When to use cudaHostRegister() and cudaHostAlloc()? What is the meaning of "Pinned or page-locked" memory? Which are the equivalent in OpenCL?

What is the meaning of "pin the memory"?

It means make the memory page locked. That is telling the operating system virtual memory manager that the memory pages must stay in physical ram so that they can be directly accessed by the GPU across the PCI-express bus.

Why is it so fast? 

In one word, DMA. When the memory is page locked, the GPU DMA engine can directly run the transfer without requiring the host CPU, which reduces overall latency and decreases net transfer times.

Are the PCIe transaction managed entirely from the CPU?

No. See above.

Is there a manager of a bus that takes care of this?

No. The GPU manages the transfers. In this context there is no such thing as a bus master


EDIT: Seems like CUDA treats pinned and page-locked as the same as per the Pinned Host Memory section in this blog written by Mark Harris. This means by answer is moot and the best answer should be taken as is.

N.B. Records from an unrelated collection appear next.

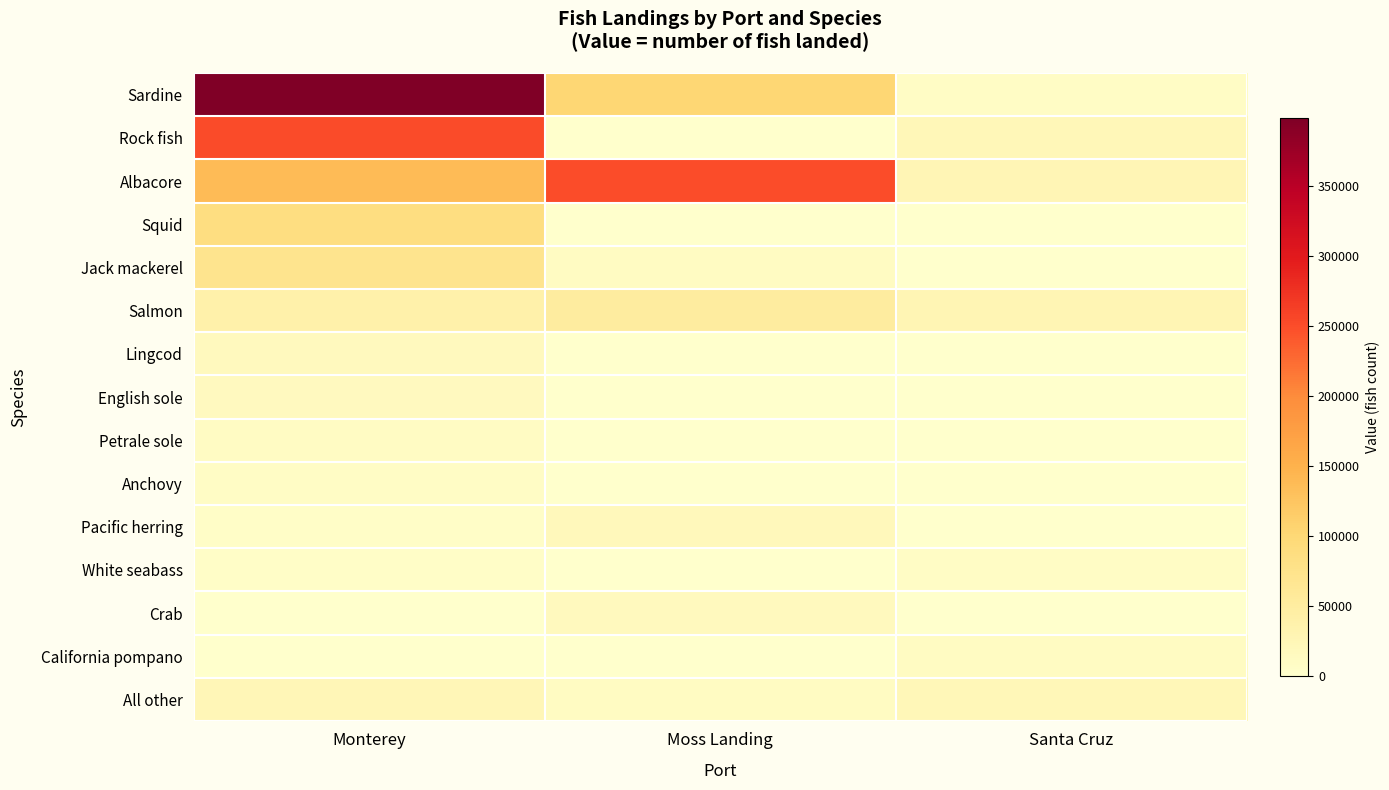

Reading left to right, what are all the values shown in this chart?

Sardine: Monterey=398706	Moss Landing=101759	Santa Cruz=8088
Rock fish: Monterey=251236	Moss Landing=0	Santa Cruz=22544
Albacore: Monterey=137789	Moss Landing=250507	Santa Cruz=25433
Squid: Monterey=85874	Moss Landing=0	Santa Cruz=0
Jack mackerel: Monterey=71614	Moss Landing=11220	Santa Cruz=0
Salmon: Monterey=37456	Moss Landing=50247	Santa Cruz=27907
Lingcod: Monterey=15897	Moss Landing=0	Santa Cruz=0
English sole: Monterey=15171	Moss Landing=0	Santa Cruz=0
Petrale sole: Monterey=9716	Moss Landing=0	Santa Cruz=0
Anchovy: Monterey=9149	Moss Landing=0	Santa Cruz=0
Pacific herring: Monterey=5048	Moss Landing=19303	Santa Cruz=0
White seabass: Monterey=6081	Moss Landing=0	Santa Cruz=8451
Crab: Monterey=0	Moss Landing=17092	Santa Cruz=0
California pompano: Monterey=0	Moss Landing=0	Santa Cruz=11276
All other: Monterey=24618	Moss Landing=12290	Santa Cruz=21835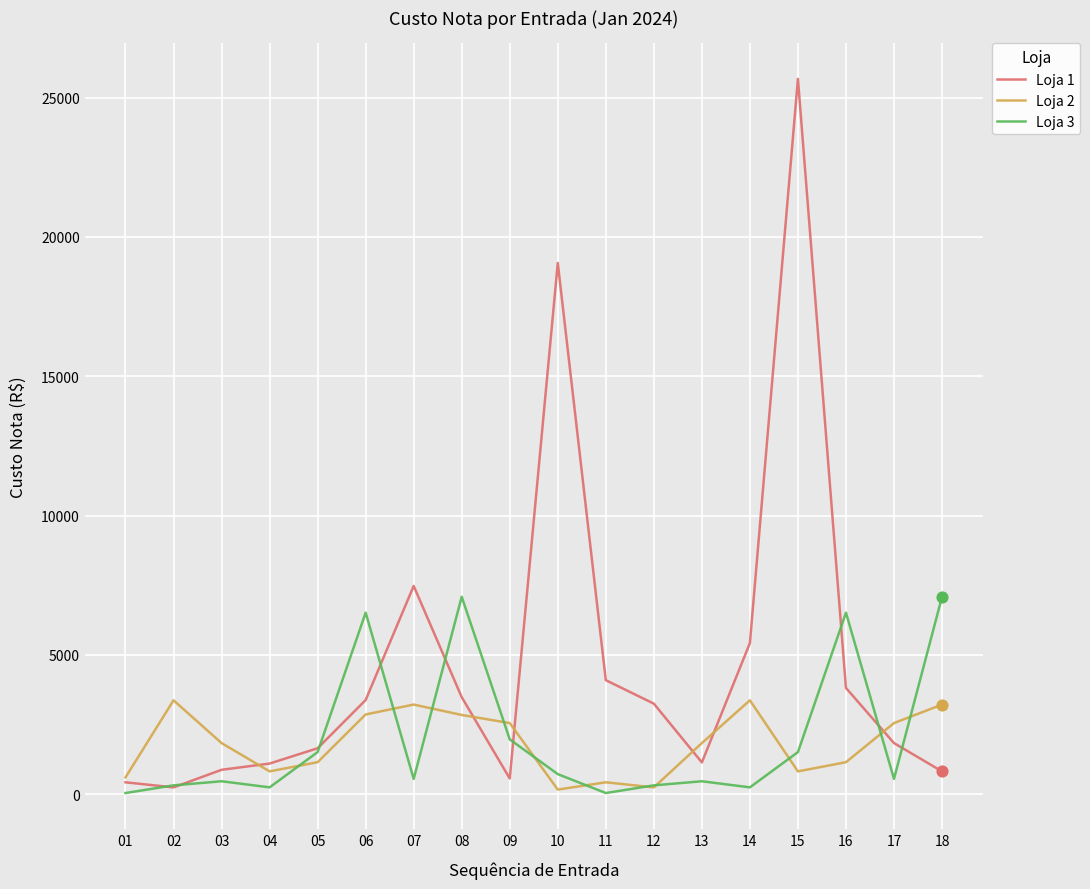

What is the total value across all series at 09?

5074.7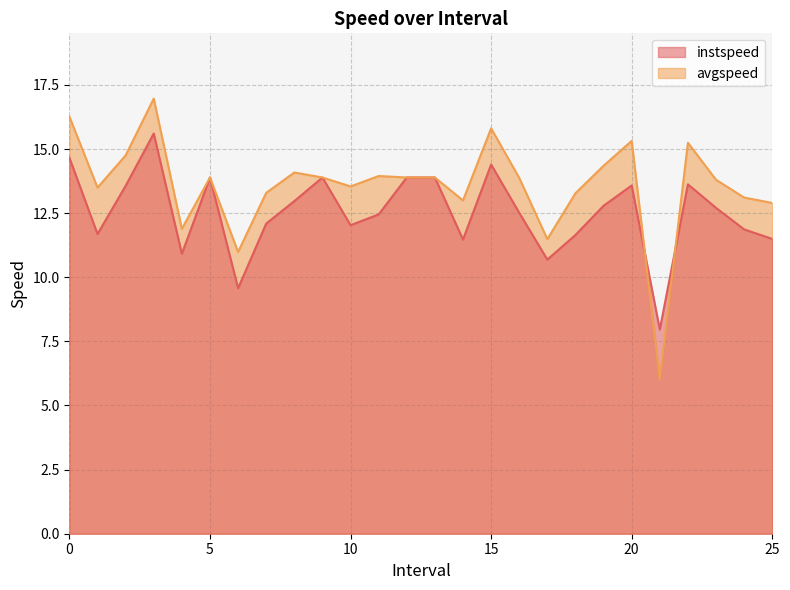

Is it true that instspeed equals 8.8 at 15?

False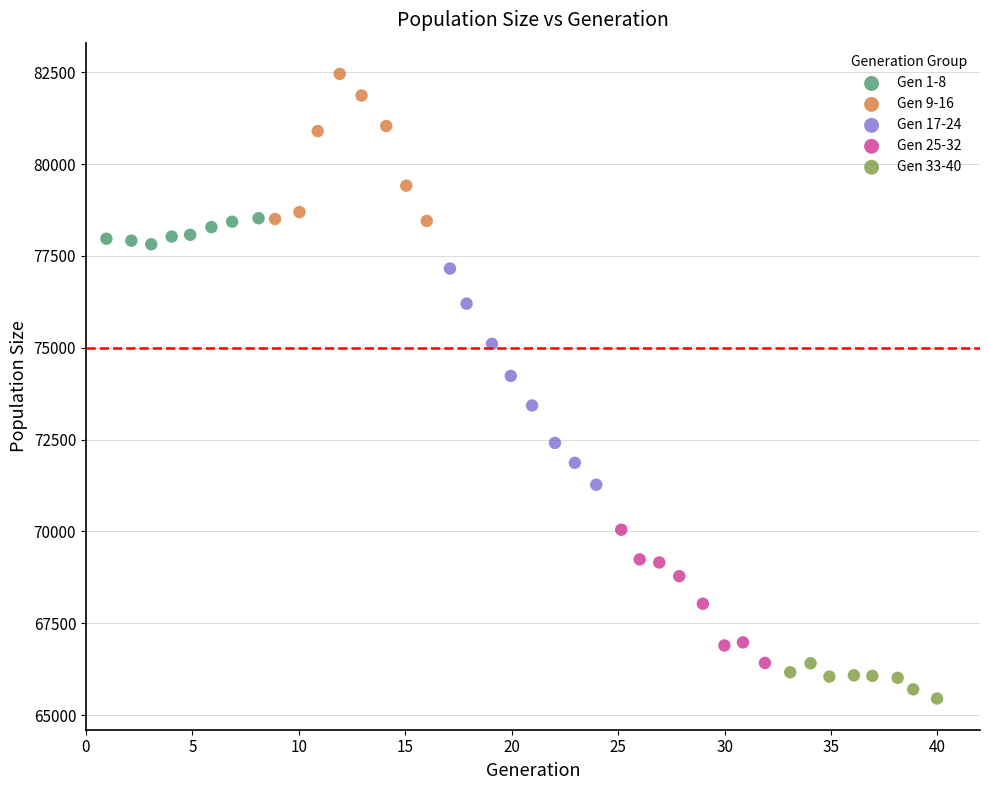

Which series reaches the maximum Y coordinate?

Gen 9-16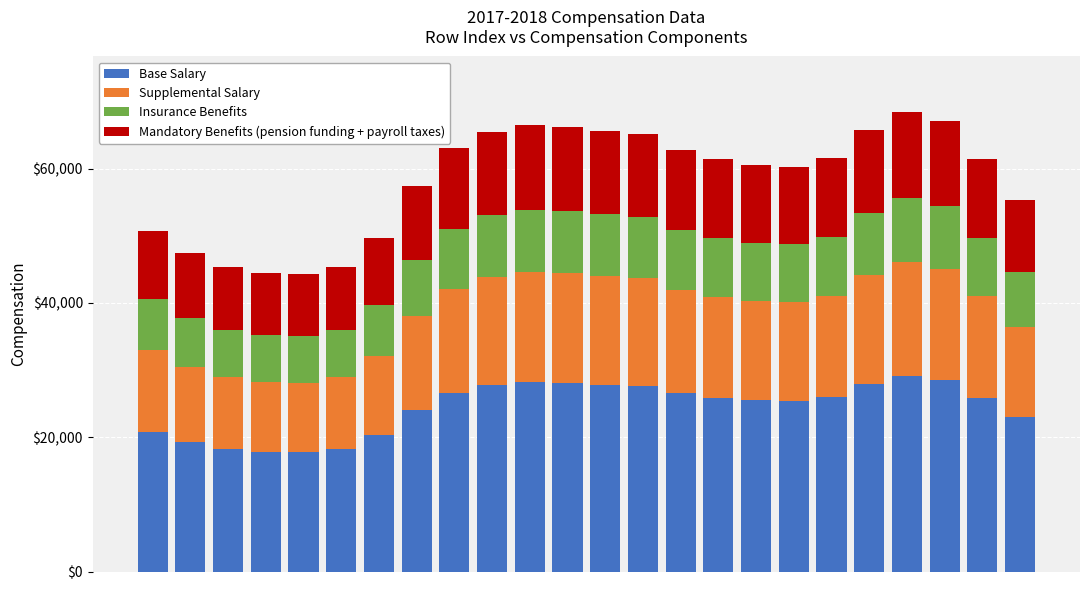

What is the sum of all Base Salary values?

586120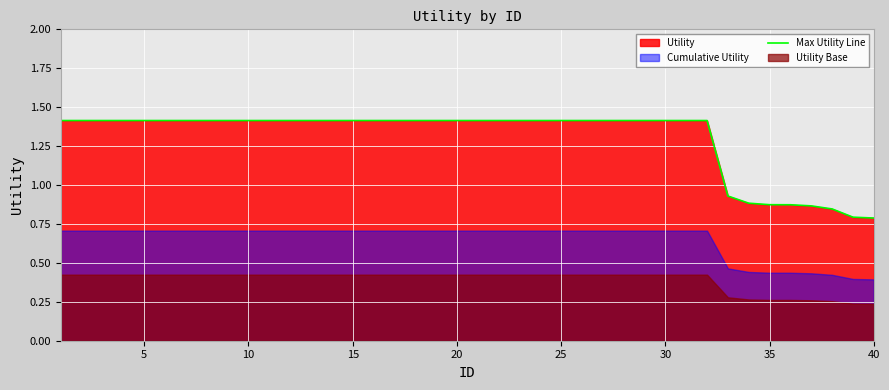

What is the difference between the maximum and second lowest values?

0.6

I bumped into this question while looking for something else. For all future users, I think @talonmies answers the question perfectly, but I'd like to bring to notice a slight difference between locking and pinning pages - the former ensures that the memory is not pageable but the kernel is free to move it around and the latter ensures that it stays in memory (i.e. non-pageable) but also is mapped to the same address. Here's a reference to the same.